The super-duo of Rafael Nadal and Novak Djokovic crashed out of the Rogers Cup in the first round late last night at the hands of Canadians Milos Raonic and Vasek Pospisil.
The mostly unheard of Raonic/Pospisil pairing came back to win the match 5-7, 6-3, 10-8 in front of an electric opening night crowd at the Rexall Centre.
At only 19 and 20 years old respectively, Raonic and Pospisil defied the odds and somehow managed to avoid the nerves that must have accompanied sharing a court with the two top ranked players in the world.
Serving at 8-2 in the Super tie-break, Raonic and Pospisil appeared to have won the next point which would have given them six match points. Instead the chair umpire called Pospisil for touching the net prior to the point ending, thus giving the point to Nadal and Djokovic. The call seemed to temporarily rattle the Canadians as they allowed their more experienced opponents to bring the match all the way back to 9-8 with still one match point to try to capitalize upon. On that point they made no mistake and an authoritative Pospisil volley ended the match and allowed the two to walk out with their heads held high.
The Nadal/Djokovic partnership marks the first time since 1976 that the world’s top ranked singles players have joined forces in doubles on the ATP Tour. Jimmy Connors and Arthur Ashe were the last to do it and after last night’s result I wonder if it might be another 34 years before we see it again.

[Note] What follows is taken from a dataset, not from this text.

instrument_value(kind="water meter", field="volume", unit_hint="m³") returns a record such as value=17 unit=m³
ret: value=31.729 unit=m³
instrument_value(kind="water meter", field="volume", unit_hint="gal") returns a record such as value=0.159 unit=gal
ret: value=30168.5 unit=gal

While it certainly created quite a buzz both here in Toronto and around the tennis world at large, the fact that the number one and two players joined forces is perplexing in many ways. Obviously Nadal and Djokovic get along quite well, as was further evidenced by their multiple practice sessions together here this week, but in an individualistic sport such as tennis you’d think teaming up with your greatest competition is a bit too close for comfort.
Roger Federer mentioned in his pre-tournament press conference yesterday that he never would have teamed up with Nadal during the height of their intense rivalry. Even though those two also got along reasonably well, the press had created such a build-up with their quest for Grand Slam glory and the number one ranking that it basically negated any possibility of a doubles partnership.

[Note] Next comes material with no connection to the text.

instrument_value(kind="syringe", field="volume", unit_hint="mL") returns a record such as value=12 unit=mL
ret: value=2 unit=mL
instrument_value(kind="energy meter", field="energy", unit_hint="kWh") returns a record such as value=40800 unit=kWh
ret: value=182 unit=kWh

“Well, Rafa asked me a few years ago to play doubles in I think it was Madrid indoors…but then I think our rivalry was so intense, I just felt it was the wrong thing to do,” Federer revealed.
“It would have been great for the game, but I think it would have been a bit of a curveball for everybody. I don’t think the press would have enjoyed it so much. They want to put us against each other, not with each other.”

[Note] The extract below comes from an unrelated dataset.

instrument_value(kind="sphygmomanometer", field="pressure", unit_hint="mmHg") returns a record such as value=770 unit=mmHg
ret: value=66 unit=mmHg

Nadal and Djokovic are in the infancy of their relationship as the best two players in the world and there is no guarantee it will last very long. Djokovic’s lead over Federer and Murray in the rankings is slim and he hasn’t had the most consistent year on tour. Maybe if their chase for the top ranking was narrower they would have thought twice before teaming up in Toronto.
Regardless, their experiment has ended prematurely and will now allow them both to concentrate on their singles play. For Nadal, he will open Wednesday night against the winner of the Frank Dancevic/Stan Wawrinka match that will close out the evening on Centre Court today. Djokovic will play Julien Benneteau of France tomorrow during the day session.